By Jeremy Astill-Brown

This piece was originally published in the August 2021 issue of the INTRAC newsletter. Subscribe today to receive new issues in your inbox.

I am part of an INTRAC team delivering an evaluation of a government donor grant to a faith-based development organisation. We proposed a “developmental evaluation” designed to help the organisation better understand their results and to maximise their effect. A developmental evaluation is primarily designed to support learning and management decision-making; and is particularly appropriate for projects or programmes working in complex or uncertain environments.

Two things about the process have been fascinating. One is how far outside the “normal” experience of evaluations our developmental approach has been for some, and the other is the role of politics. Politics conditions what people do, why they do it and how.
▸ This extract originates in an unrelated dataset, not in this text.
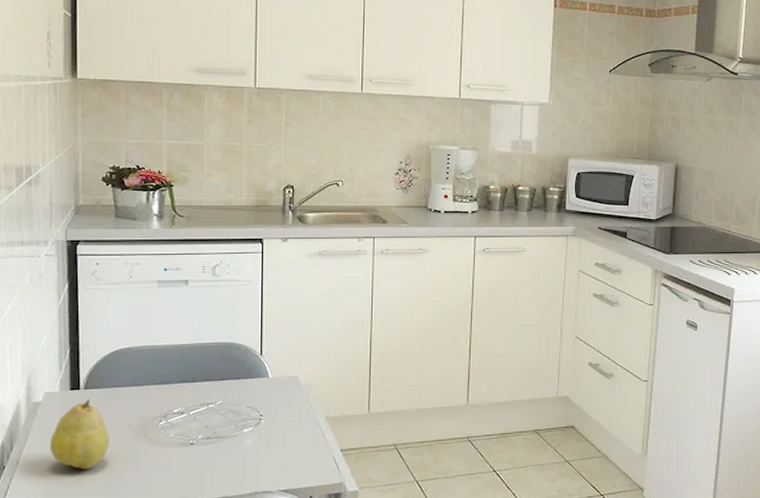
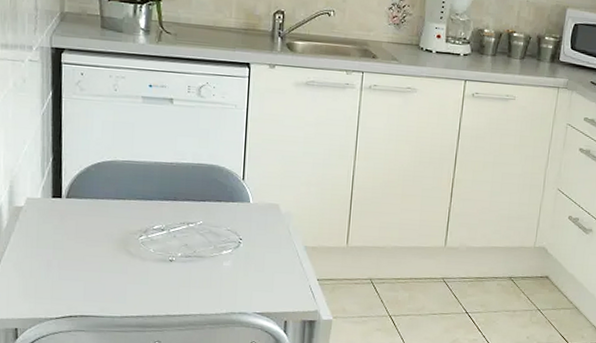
fruit: present [49,399,109,469] -> none [30,207,90,276]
Politics both sets up and removes the obstacles to progress that projects and programmes seek to tackle. To the extent that evaluations take politics into account, they usually focus on how programmes and projects have altered the incentives for good or bad behaviour. Both programme design and evaluations alike too often appear to assume that only the political landscape ahead of a programme counts. They rarely consider the view in the political rear-view mirror; the perceptions of the implementor (tending to assume that these are neutral); and almost never consider the political objectives of the donor.

This failure to think and act politically sets up a rather perverse incentive. Even in contexts widely acknowledged to be complex or challenging, programmes often see politics as something which gets in the way, rather than the bread and butter of everyday programmatic life. In pursuit of being apolitical, such programmes actually become sterile. All too often, programmes – and hence evaluations – do not explore how to shift the political dial to support positive change. Politics tends to be seen in the risk matrix rather than as an opportunity. Yet in seeking change in complex environments, decision makers and influencers are primary stakeholders. Strategies to engage them are just as important as strategies to represent the view and aspirations of the people and communities who are traditionally the focus of such programmes.

This raises questions about the nature of a developmental evaluation. Should it be a purely technical process, or should it represent a fusion of political and technical approaches? Is the purpose of such an evaluation to mark the implementing partners’ homework, or to help them better achieve their goals?

Without really intending this to be the case, we have found that our developmental evaluation has been – almost necessarily – “disruptive”. We have asked questions which have made people uncomfortable and questioned sacred cows across the board – often without even meaning to. We have been struck by how easily people can lose sight of why they do what they do. Seemingly straightforward questions about the nature of the problem, for whom it is an issue, why and what value the partnership offers to addressing it have left people feeling that we are criticising them, their choices and their actions. All of this is necessary, and – arrogantly – we think that donor and implementor alike will thank us in the end.

A developmental evaluation is not a licence to wreck and humiliate. It is an opportunity to be a critical friend and to help partners think through, understand and be able clearly to project their ambitions, choices and actions. The privilege of being allowed to conduct a developmental evaluation must be paid for with an approach which puts a human face on otherwise remote processes, and which builds a trusting relationship between evaluator and evaluated.

Jeremy Astill-Brown is part of INTRAC’s network of independent consultants. A former UK diplomat specialising in security and development issues, he is increasingly focussed on helping projects and programmes operating in politically complex and/or insecure environments generate and use evidence of the changes which they support in order to demonstrate their value.